In 1932, ‘Brave New World’ was published by Aldous Huxley. In this science fiction novel, Huxley realistically described the technique of IVF as we know it. Five years later in 1937, an editorial appeared in the New England Journal of Medicine (NEJM 1937, 21 October) which is note worthy.

Aldous Huxley

Aldous Huxley

"Conception in a watch glass: The ‘Brave New World’ of Aldous Huxley may be nearer realization. Pincus and Enzmann have started one step earlier with the rabbit, isolating an ovum, fertilizing it in a watch glass and reimplanting it in a doe other than the one which furnished the oocyte and have thus successfully inaugurated pregnancy in the unmated animal. If such an accomplishment with rabbits were to be duplicated in the human being, we should in the words of ‘flaming youth’ be ‘going places.’"

In 1934 Pincus and Enzmann, from the Laboratory of General Physiology at Harvard University, published a paper in the Proceedings of the National Academy of Sciences of the USA, raising the possibility that mammalian eggs can undergo normal development in vitro. Fourteen years later, in 1948, Miriam Menken and John Rock retrieved more than 800 oocytes from women during operations for various conditions. One hundred and thirty-eight of these oocytes were exposed to spermatozoa in vitro. In 1948, they published their experiences in the American Journal of Obstetrics and Gynecology.

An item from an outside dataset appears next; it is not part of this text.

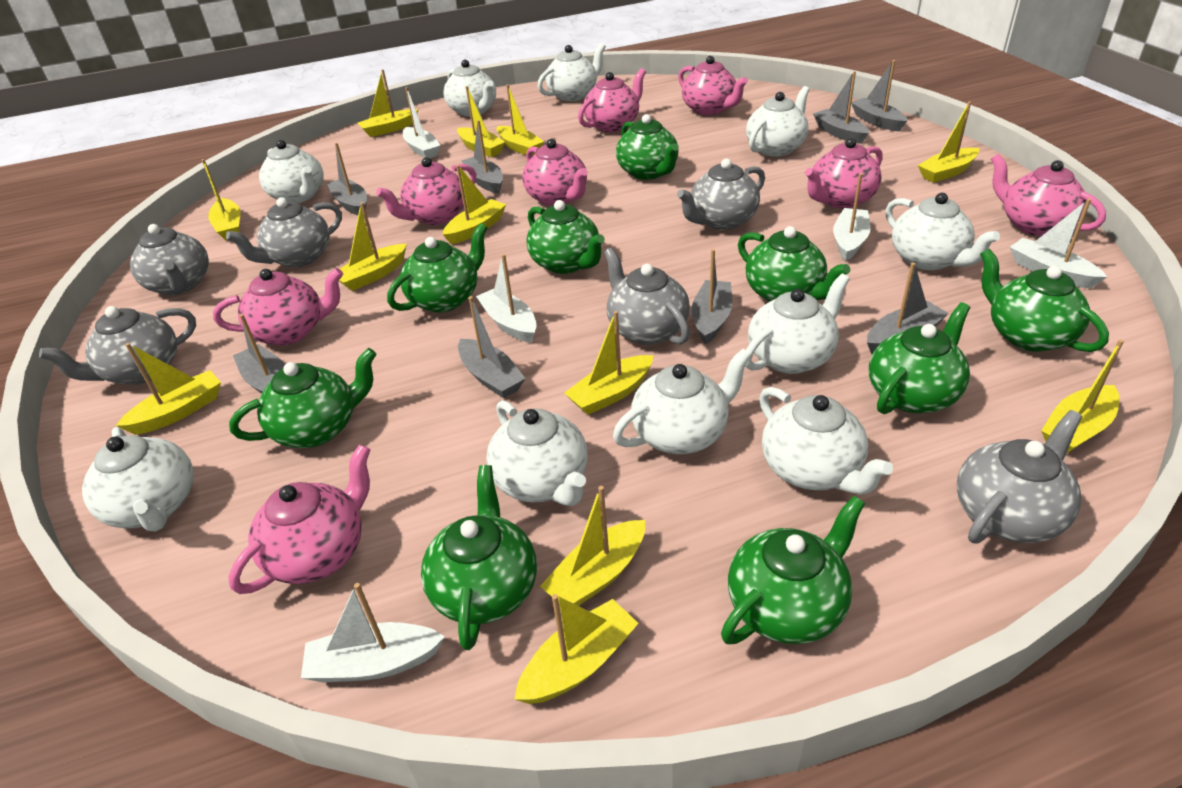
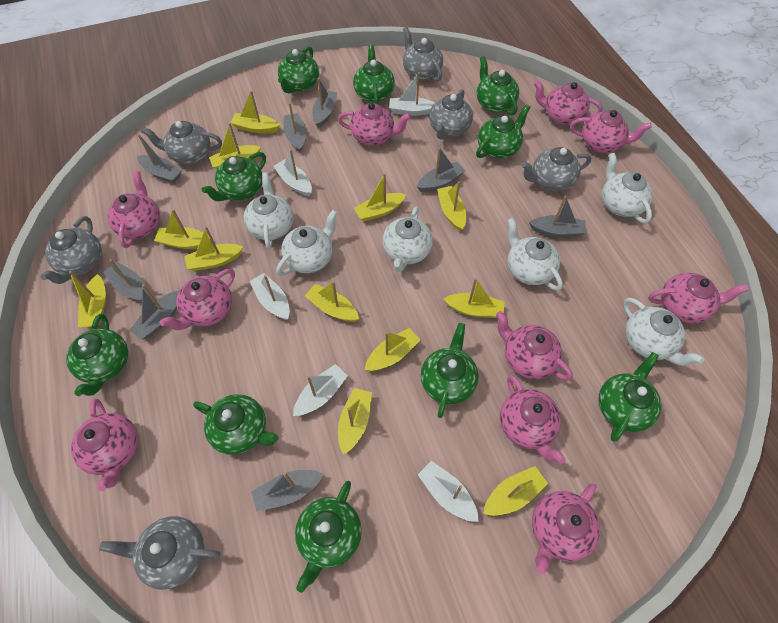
green teapot: [229,348,377,448] [387,223,487,313] [421,465,537,650] [527,200,605,274] [616,114,679,180] [721,496,865,644] [738,226,850,302] [869,302,970,414] [980,249,1109,352] = 9 -> [66,314,128,396] [193,394,279,455] [202,152,266,201] [278,46,319,93] [295,481,362,593] [353,44,395,104] [421,323,479,418] [476,104,531,159] [477,56,519,116] [598,352,662,441] = 10
pink teapot: [213,268,343,346] [228,444,371,594] [376,157,476,225] [523,139,588,206] [578,68,646,132] [678,56,748,115] [805,138,883,209] [991,154,1106,236] = 8 -> [71,399,138,491] [107,171,160,248] [160,269,235,330] [338,103,411,146] [496,311,573,380] [500,375,566,464] [532,483,600,574] [534,80,603,125] [570,110,652,153] [648,273,748,324] = 10
white teapot: [82,427,194,532] [259,140,324,203] [443,60,496,116] [486,400,588,506] [538,43,606,101] [613,349,752,454] [745,273,850,374] [746,86,810,157] [759,387,893,495] [886,193,1000,270] = 10 -> [244,172,293,249] [276,210,338,276] [382,206,433,272] [507,218,563,291] [602,152,653,224] [623,298,704,366] = 6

However, it was not until 1959 that indisputable evidence of IVF was obtained by Chang (Chang MC, Fertilization of rabbit ova in vitro. Nature, 1959 8:184 (suul 7) 466) who was the first to achieve births in a mammal (a rabbit) by IVF. The newly-ovulated eggs were fertilized, in vitro by incubation with capacitated sperm in a small Carrel flask for 4 hours, thus opening the way to assisted procreation.